BMW announces a value of 2.0 – 2.1 l/100 km (112 – 118 US mpg), which is highly theoretical sometimes. Why? Because the electric unit ensures a real autonomy of around 35 km at most, which depletes very fast in congested traffic and at low exterior temperatures. Starting with 50% load, after 15 minutes into my first ride with the 530e xDrive, the “juice” in the battery has already drained out, which meant the ICE was turned on. In sequence, given the extra weight and no help from the electric side, the fuel consumption quickly went up to around 9.5 – 10 l/100 km (24.8 MGP – 25.3 MPG), which is way over the communicated values.
You would really have to drive without stressing the powertrain too much as to merely achieve the miracle values reported by Munich. First of all, recharging a PHEV takes a long time – even at a 3.7 kW (over 5-6 hours if there’s nothing left in the battery). At a common home socket, the waiting time exceeds 10 hours in most cases.

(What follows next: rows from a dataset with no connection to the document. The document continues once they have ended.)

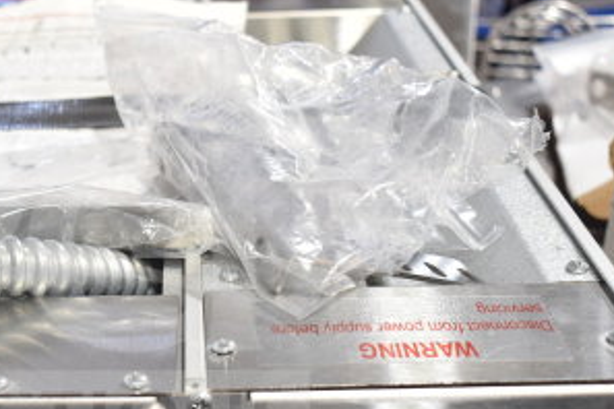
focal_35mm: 80
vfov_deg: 17.0
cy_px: 305
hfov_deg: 24.7
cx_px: 76
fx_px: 1364
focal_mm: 26
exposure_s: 1/40
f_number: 4
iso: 500
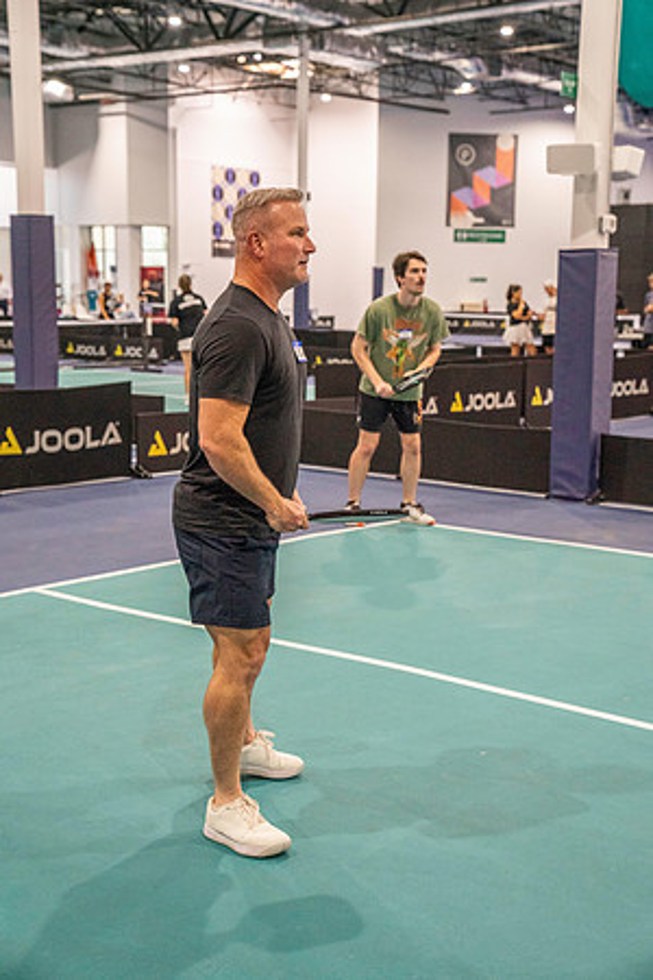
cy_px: 490
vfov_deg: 36.9
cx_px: 326
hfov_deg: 25.1
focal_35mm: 54
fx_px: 1469
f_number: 4
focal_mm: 54
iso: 8000
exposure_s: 1/800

And embracing PHEV culture comes at a cost, besides the higher acquisition price: a strict recharging routine that one must adhere to. Of course, there are some ways to evade the process, but sooner or later, you will be forced to come back to the imposed habits.
A temporary solution would be to set the BATTERY CONTROL mode to save a designated percentage of battery energy while driving. You can even go as far as completely recharging the battery using the respective driving mode. I did it myself as an exercise and managed to skyrocket the fuel consumption to around 14 l/100 km (16.8 MPG), which is just too much even for a 2.0-liter engine like the one in the 530e xDrive. I can guarantee that the 530i xDrive consumes a lot less.
Besides this, the BATTERY CONTROL will bash all the attempts to save the impression of protecting the environment. In addition to the increase in fuel consumption, it will most likely lead to a dramatic rise in CO2 emissions, and that is quite bad news.
Don’t get me wrong – PHEVs are a great attempt at bridging the gap between ICE and purely electric powertrains. But, after some of my experiences, such propositions leave much to be desired, at least for the time being. The 530e xDrive, like the 330e, is an overall good car. But I retain my opinion that the plug-in hybrid architecture better suits higher-riding vehicles, like the X3 xDrive30e and the X5 xDrive45e.
Would I buy one?
As much as I love the 5 Series as a true BMW epitome, the answer is no in the case of the 530e xDrive. I would choose the 530i xDrive or the 520d xDrive over the mid-range PHEV variant, strictly for aspects related to fuel consumption and kerb weight.
In addition, they cost a lot less: EUR 3,000 to EUR 5,000 from the base price. With those being said, the 530e xDrive leaves much to be desired on the effectiveness and real gain brought in by the electrified drivetrain. Because it is otherwise a great car, just not entirely perfect. Most likely, the 545e xDrive has superior virtues with respect to the improved electrified powertrain, higher electric range and better fuel consumption. Regarding the question, that’s the one I would buy.